The New Dynamic BSM – Service Assurance
Since the old BSM is dead due to a brittle and difficult to update technology approach it is reasonable to ask what will replace it. The answer is most likely a set of Infrastructure Performance Management tools (Akorri, CA Virtual Assurance, Virtual Instruments, Xangati) integrated with a set of next generation APM tools (AppDynamics, BlueStripe, New Relic) via these self learning technologies. When this occurs, we will have a system that adapts on its own to changing conditions in the environment leaving IT staff available to interpret results (and not raw monitoring data). We will also have taken an important step towards dynamic service assurance which was discussed in detail in this post.

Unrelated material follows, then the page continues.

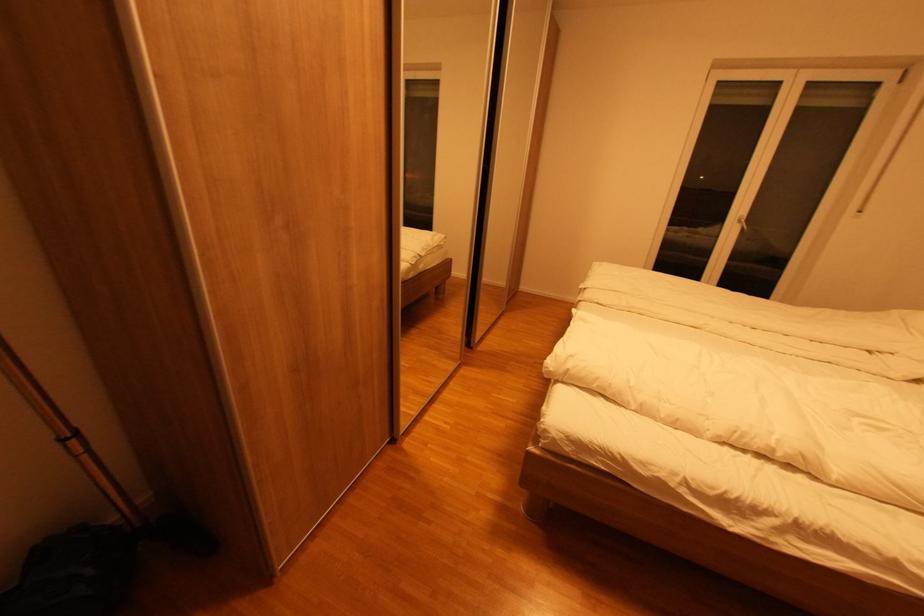
The image size is (924, 616). What do you see at coordinates (743, 224) in the screenshot?
I see `a white window handle` at bounding box center [743, 224].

Understanding and Evaluating these Technologies
For most IT professionals either they or someone on their staff can digg in and understand how the technologies that they use work. However unless you have an advanced degree in statistics and/or mathematics you are not going to be able to dig an and decide for yourself based upon how these products work which one you should choose. Rather what you should do is apply the following criteria in making your selection:
- Decide exactly what you want the product to do for you. These products are extremely flexible. You can feed them every alarm that is generated by all of your monitoring solutions and let them sort out the good ones from the bad ones. Or you can feed them revenue per minute for one key business application and let them figure what causes degradations in revenue per minute.

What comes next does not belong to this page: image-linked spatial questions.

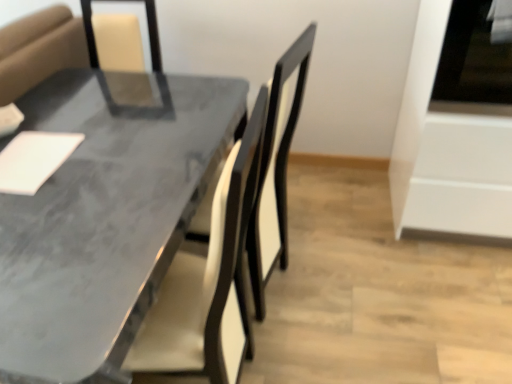
Question: Should I look upward or downward to see marble gray table at center?

Choices:
 (A) down
 (B) up

Answer: (A)

Question: From the image's perspective, does marble gray table at center appear higher than white glossy oven at right?

Choices:
 (A) no
 (B) yes

Answer: (A)

Question: From a real-world perspective, is marble gray table at center over white glossy oven at right?

Choices:
 (A) no
 (B) yes

Answer: (A)

Question: Would you say marble gray table at center is outside white glossy oven at right?

Choices:
 (A) no
 (B) yes

Answer: (B)

Question: Considering the relative positions of marble gray table at center and white glossy oven at right in the image provided, is marble gray table at center to the right of white glossy oven at right from the viewer's perspective?

Choices:
 (A) yes
 (B) no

- Make sure that the product has connectors to what you already use to collect metrics from your systems. These products are not in the data collection business (with some exceptions). They rely upon other products to collect data from them. They must therefore be interfaced with your existing monitoring solutions.
- How hands off and plug and play will the product be in practice? This is the key criteria to the long term value of such a solution to your enterprise. Previous attempts at statistical approaches (neural nets) failed because the product had to be “retrained” every time conditions changed. Make sure that the product you select can automatically select and weight the inputs that it bases decisions off of and these these decisions are automatically updated over time. Self-learning needs to be a continuous thing, not just a one time or periodic thing.
- Make sure that the product can handle time based (time series) as well as event based data. Performance metrics tend to be time based, but many performance problems are caused by configuration changes which are events. Make sure that the product can cross-correlate configuration change events with performance degradations.
- Carefully assess the scale of the solution. This means how many inputs can the solution take per unit of time. Right now most of these solutions operate at 15 minute or 5 minute intervals. Monitoring a dynamic system may require intervals of 10 or even 5 seconds (or perhaps even real time continuous streams of monitoring data).
Self-learning performance management solutions like Integrien and Netuitive are going to be absolutely an essential part of the migration to dynamic data centers and IT as a Service. Once these dynamic data centers scale out to the thousands of applications in a typical enterprise, and scale up to address the most performance critical applications, the rate of change in the environment will be too high for legacy tools and manual administration to be able to keep. up. These automated self-learning approaches will be the only way in which IT Operations will be able to stay on top of these new environments while staying within staffing and budget constraints.